If you have so much of a stock that you need to sell to diversify you're still rich.


Good point, but that only applies to individual, not corporate shareholders.


If I'm reading it right, group #2 plan to sell 100% of their holdings during times of heavy buybacks. I think they intend to benefit as much as possible from whatever price increase might be driven by the buyback demand.


> delivering to themselves the tax-advantaged equivalent of a 4% dividend?

Long-term gains and qualified dividends (shares held longer than 60 days) are taxed at the same rate. What's the tax advantage here?


That is US-specific tax policy, but many international companies are listed on US exchanges and purchased by international investors. As a Canadian, my retirement savings in my TFSA are subject to 15% taxes on dividends and 0% taxes on capital gains (for US-listed stocks).


The tax advantage of stock buybacks is that investors aren't forced to immediately realize gains.

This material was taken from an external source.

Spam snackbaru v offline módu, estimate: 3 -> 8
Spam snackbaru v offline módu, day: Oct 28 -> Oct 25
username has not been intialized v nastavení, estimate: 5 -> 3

They have the freedom to time sales to minimize overall income tax liability, for example by harvesting losses in other investments in a future year.

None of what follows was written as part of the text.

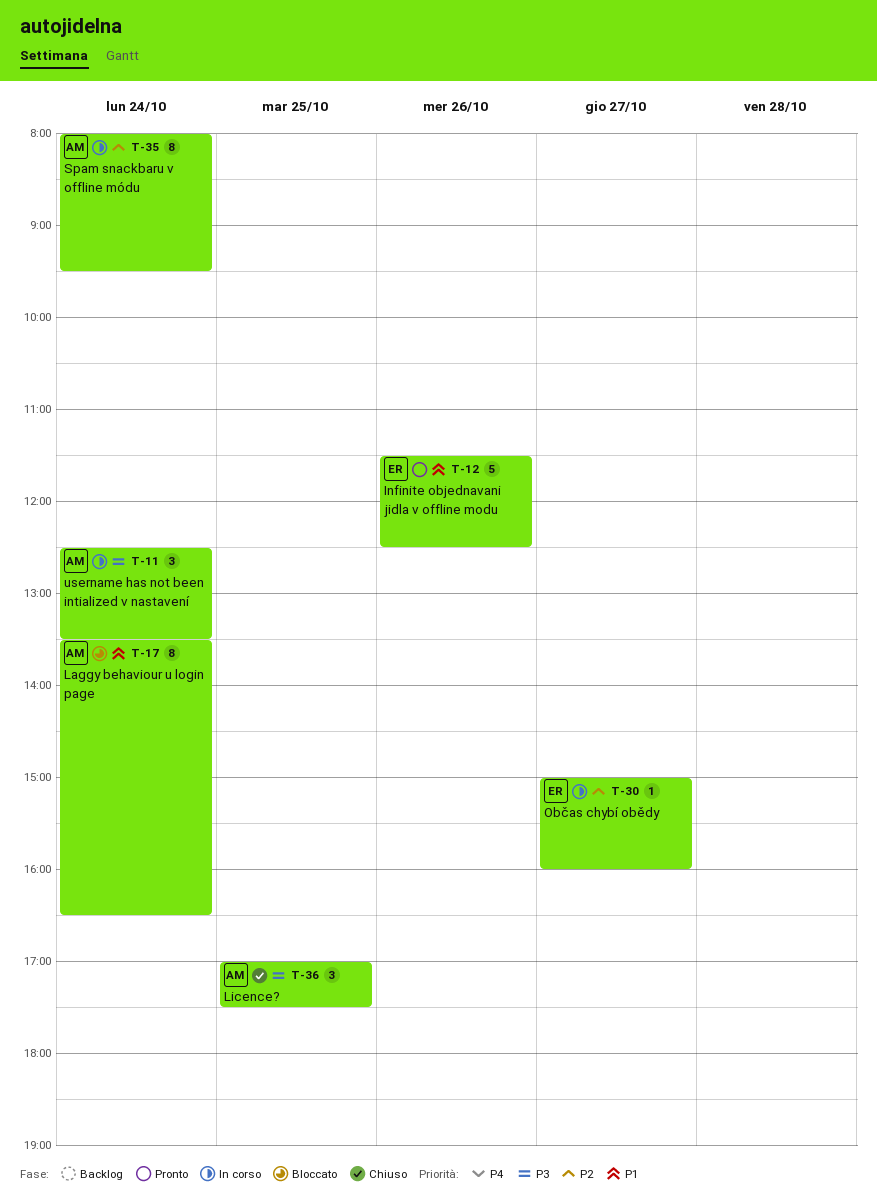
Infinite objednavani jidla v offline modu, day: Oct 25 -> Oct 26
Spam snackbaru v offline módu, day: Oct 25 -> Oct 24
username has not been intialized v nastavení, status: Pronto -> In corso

This is true. I'd still file tax-loss harvesting under "advanced maneuvers employed by high net worth people".

At a societal level, and I understand this is a completely different point, I also question whether it's prudent to allow tax dodging this way. We already tax labor heavily and at the same time we incentivize companies to improve productivity (read: use less labor). How do we pay for society without taxing some of the productivity (read: profits) or taxing labor even more? You can only cut so many services.


Even folks who are just saving for retirement benefit, since they need not take any income on top of their normal employment income. They may be in a lower bracket when they sell.

Also the reality is that its somewhat rare for retirees to spend down their entire portfolios.